▶ [INPUT]:
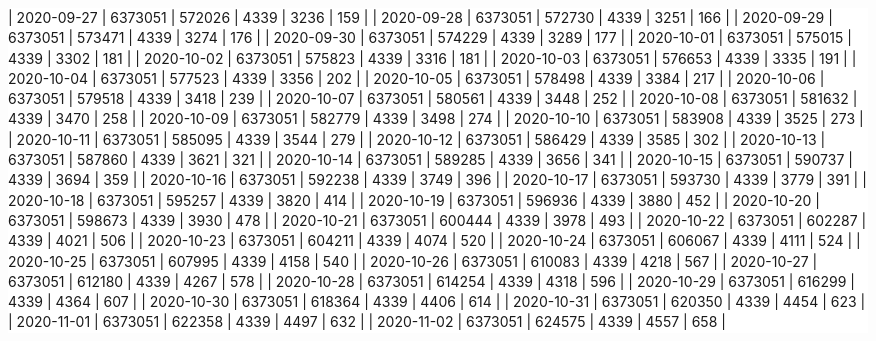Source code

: | 2020-09-27 | 6373051 | 572026 | 4339 | 3236 | 159 |
| 2020-09-28 | 6373051 | 572730 | 4339 | 3251 | 166 |
| 2020-09-29 | 6373051 | 573471 | 4339 | 3274 | 176 |
| 2020-09-30 | 6373051 | 574229 | 4339 | 3289 | 177 |
| 2020-10-01 | 6373051 | 575015 | 4339 | 3302 | 181 |
| 2020-10-02 | 6373051 | 575823 | 4339 | 3316 | 181 |
| 2020-10-03 | 6373051 | 576653 | 4339 | 3335 | 191 |
| 2020-10-04 | 6373051 | 577523 | 4339 | 3356 | 202 |
| 2020-10-05 | 6373051 | 578498 | 4339 | 3384 | 217 |
| 2020-10-06 | 6373051 | 579518 | 4339 | 3418 | 239 |
| 2020-10-07 | 6373051 | 580561 | 4339 | 3448 | 252 |
| 2020-10-08 | 6373051 | 581632 | 4339 | 3470 | 258 |
| 2020-10-09 | 6373051 | 582779 | 4339 | 3498 | 274 |
| 2020-10-10 | 6373051 | 583908 | 4339 | 3525 | 273 |
| 2020-10-11 | 6373051 | 585095 | 4339 | 3544 | 279 |
| 2020-10-12 | 6373051 | 586429 | 4339 | 3585 | 302 |
| 2020-10-13 | 6373051 | 587860 | 4339 | 3621 | 321 |
| 2020-10-14 | 6373051 | 589285 | 4339 | 3656 | 341 |
| 2020-10-15 | 6373051 | 590737 | 4339 | 3694 | 359 |
| 2020-10-16 | 6373051 | 592238 | 4339 | 3749 | 396 |
| 2020-10-17 | 6373051 | 593730 | 4339 | 3779 | 391 |
| 2020-10-18 | 6373051 | 595257 | 4339 | 3820 | 414 |
| 2020-10-19 | 6373051 | 596936 | 4339 | 3880 | 452 |
| 2020-10-20 | 6373051 | 598673 | 4339 | 3930 | 478 |
| 2020-10-21 | 6373051 | 600444 | 4339 | 3978 | 493 |
| 2020-10-22 | 6373051 | 602287 | 4339 | 4021 | 506 |
| 2020-10-23 | 6373051 | 604211 | 4339 | 4074 | 520 |
| 2020-10-24 | 6373051 | 606067 | 4339 | 4111 | 524 |
| 2020-10-25 | 6373051 | 607995 | 4339 | 4158 | 540 |
| 2020-10-26 | 6373051 | 610083 | 4339 | 4218 | 567 |
| 2020-10-27 | 6373051 | 612180 | 4339 | 4267 | 578 |
| 2020-10-28 | 6373051 | 614254 | 4339 | 4318 | 596 |
| 2020-10-29 | 6373051 | 616299 | 4339 | 4364 | 607 |
| 2020-10-30 | 6373051 | 618364 | 4339 | 4406 | 614 |
| 2020-10-31 | 6373051 | 620350 | 4339 | 4454 | 623 |
| 2020-11-01 | 6373051 | 622358 | 4339 | 4497 | 632 |
| 2020-11-02 | 6373051 | 624575 | 4339 | 4557 | 658 |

▶ [ACTIVITY]: Return all of the lines above unchanged and without the pictures.

▶ [OUTPUT FOR THIS EXERCISE]:
Source code

: | 2020-09-27 | 6373051 | 572026 | 4339 | 3236 | 159 |
| 2020-09-28 | 6373051 | 572730 | 4339 | 3251 | 166 |
| 2020-09-29 | 6373051 | 573471 | 4339 | 3274 | 176 |
| 2020-09-30 | 6373051 | 574229 | 4339 | 3289 | 177 |
| 2020-10-01 | 6373051 | 575015 | 4339 | 3302 | 181 |
| 2020-10-02 | 6373051 | 575823 | 4339 | 3316 | 181 |
| 2020-10-03 | 6373051 | 576653 | 4339 | 3335 | 191 |
| 2020-10-04 | 6373051 | 577523 | 4339 | 3356 | 202 |
| 2020-10-05 | 6373051 | 578498 | 4339 | 3384 | 217 |
| 2020-10-06 | 6373051 | 579518 | 4339 | 3418 | 239 |
| 2020-10-07 | 6373051 | 580561 | 4339 | 3448 | 252 |
| 2020-10-08 | 6373051 | 581632 | 4339 | 3470 | 258 |
| 2020-10-09 | 6373051 | 582779 | 4339 | 3498 | 274 |
| 2020-10-10 | 6373051 | 583908 | 4339 | 3525 | 273 |
| 2020-10-11 | 6373051 | 585095 | 4339 | 3544 | 279 |
| 2020-10-12 | 6373051 | 586429 | 4339 | 3585 | 302 |
| 2020-10-13 | 6373051 | 587860 | 4339 | 3621 | 321 |
| 2020-10-14 | 6373051 | 589285 | 4339 | 3656 | 341 |
| 2020-10-15 | 6373051 | 590737 | 4339 | 3694 | 359 |
| 2020-10-16 | 6373051 | 592238 | 4339 | 3749 | 396 |
| 2020-10-17 | 6373051 | 593730 | 4339 | 3779 | 391 |
| 2020-10-18 | 6373051 | 595257 | 4339 | 3820 | 414 |
| 2020-10-19 | 6373051 | 596936 | 4339 | 3880 | 452 |
| 2020-10-20 | 6373051 | 598673 | 4339 | 3930 | 478 |
| 2020-10-21 | 6373051 | 600444 | 4339 | 3978 | 493 |
| 2020-10-22 | 6373051 | 602287 | 4339 | 4021 | 506 |
| 2020-10-23 | 6373051 | 604211 | 4339 | 4074 | 520 |
| 2020-10-24 | 6373051 | 606067 | 4339 | 4111 | 524 |
| 2020-10-25 | 6373051 | 607995 | 4339 | 4158 | 540 |
| 2020-10-26 | 6373051 | 610083 | 4339 | 4218 | 567 |
| 2020-10-27 | 6373051 | 612180 | 4339 | 4267 | 578 |
| 2020-10-28 | 6373051 | 614254 | 4339 | 4318 | 596 |
| 2020-10-29 | 6373051 | 616299 | 4339 | 4364 | 607 |
| 2020-10-30 | 6373051 | 618364 | 4339 | 4406 | 614 |
| 2020-10-31 | 6373051 | 620350 | 4339 | 4454 | 623 |
| 2020-11-01 | 6373051 | 622358 | 4339 | 4497 | 632 |
| 2020-11-02 | 6373051 | 624575 | 4339 | 4557 | 658 |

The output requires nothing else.